Desde luego que no echaría de menos el caos que había vivido en el otro lado de la valla trasera desde que Carlie y los Excavadores se habían trasladado allí hacía tres meses. No le importaría tanto si ella mantuviera el caos en su lado de la valla de madera que separaba los dos patios traseros, pero sus perros, dos cachorros traviesos que prometían crecer hasta alcanzar dimensiones equinas, lograban escapar casi a diario, para detrimento del patio que le pertenecía.
Su agente inmobiliario le había echado un vistazo a los agujeros del tamaño de cráteres que marcaban su césped y había decretado con tono ominoso que eso representaría un descenso enorme en el valor de la propiedad.
«Hay que arreglar ese desorden de inmediato».
Lo había arreglado, pero no pasó mucho hasta que Mantequilla de Cacahuete y Gelatina, M.C. y G., para abreviar, regresaran para causar estragos en su patio otra vez. ¿Desde cuándo a los perros les encantaba excavar agujeros? Era como si esos perros locos pensaran que, en su patio, se escondía un tesoro pirata. Sí, en cada ocasión, Carlie le había ofrecido profusas disculpas, y no podía negar que estaba preciosa mientras lo hacía, pero ya estaba harto. Probablemente, no le habría importado tanto si no quisiera vender la casa.
– No puedo decir que me entusiasme la perspectiva de ir al vivero a comprar césped y tierra -dijo Kevin-. ¿Qué más tienes?
Daniel volvió a consultar la lista.
– Sellos en la oficina de correos.
– Eso no suena a café cargado. ¿Qué más?
– Masilla y yeso en la ferretería.
– Me estás matando.
– Regalo de cumpleaños para mamá.
– Cielos, lo había olvidado.
– Pues me debes una gorda.
– Eso no me gusta nada. Seguro que terminaré rellenando agujeros abiertos por perros, ¿verdad?
– Me temo que sí.
– Pero su cumpleaños es el día de San Valentín. Eso es dentro de… dos semanas.
– Quiero comprarle el regalo hoy y mandárselo por correo antes de quedar agobiado por la mudanza.
La expresión de Kevin fue de esperanza.
– Como siempre, le compramos chocolate para su cumpleaños, veo algo dulce para comer en mi futuro inmediato. Y donde hay chocolate no puede andar lejos un café -se frotó las manos-. Vamos.

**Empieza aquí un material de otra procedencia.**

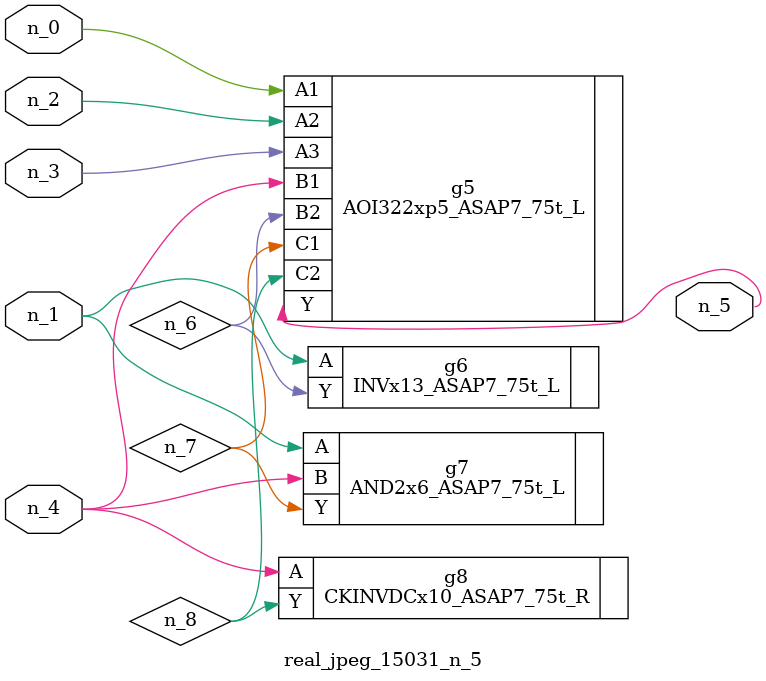
<source format=v>
module real_jpeg_15031_n_5 (n_4, n_0, n_1, n_2, n_3, n_5);

input n_4;
input n_0;
input n_1;
input n_2;
input n_3;

output n_5;

wire n_8;
wire n_6;
wire n_7;

AOI322xp5_ASAP7_75t_L g5 ( 
.A1(n_0),
.A2(n_2),
.A3(n_3),
.B1(n_4),
.B2(n_6),
.C1(n_7),
.C2(n_8),
.Y(n_5)
);

INVx13_ASAP7_75t_L g6 ( 
.A(n_1),
.Y(n_6)
);

AND2x6_ASAP7_75t_L g7 ( 
.A(n_1),
.B(n_4),
.Y(n_7)
);

CKINVDCx10_ASAP7_75t_R g8 ( 
.A(n_4),
.Y(n_8)
);


endmodule
</source>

Como no podía estar en desacuerdo con que comprar chocolate sonaba mucho mejor que comprar tierra, guardó la lista en el bolsillo.
– Hoy abre una confitería nueva sobre la que leí en el periódico -fue hacia la esquina y Kevin se unió a él-. Se llama Dulce Pecado y se especializa en chocolates -sonrió. Podía ser difícil sorprender a su madre, pero ese año disponía de una ventaja, o eso esperaba, con el nuevo local. Según el anuncio en el periódico, la tienda prometía una asombrosa variedad de confituras de chocolate.
Al girar en la esquina de Larchmont Street, ver a una figura familiar caminando hacia ellos hizo que aminorara el paso. Luego se detuvo de golpe, como si se hubiera topado con una pared.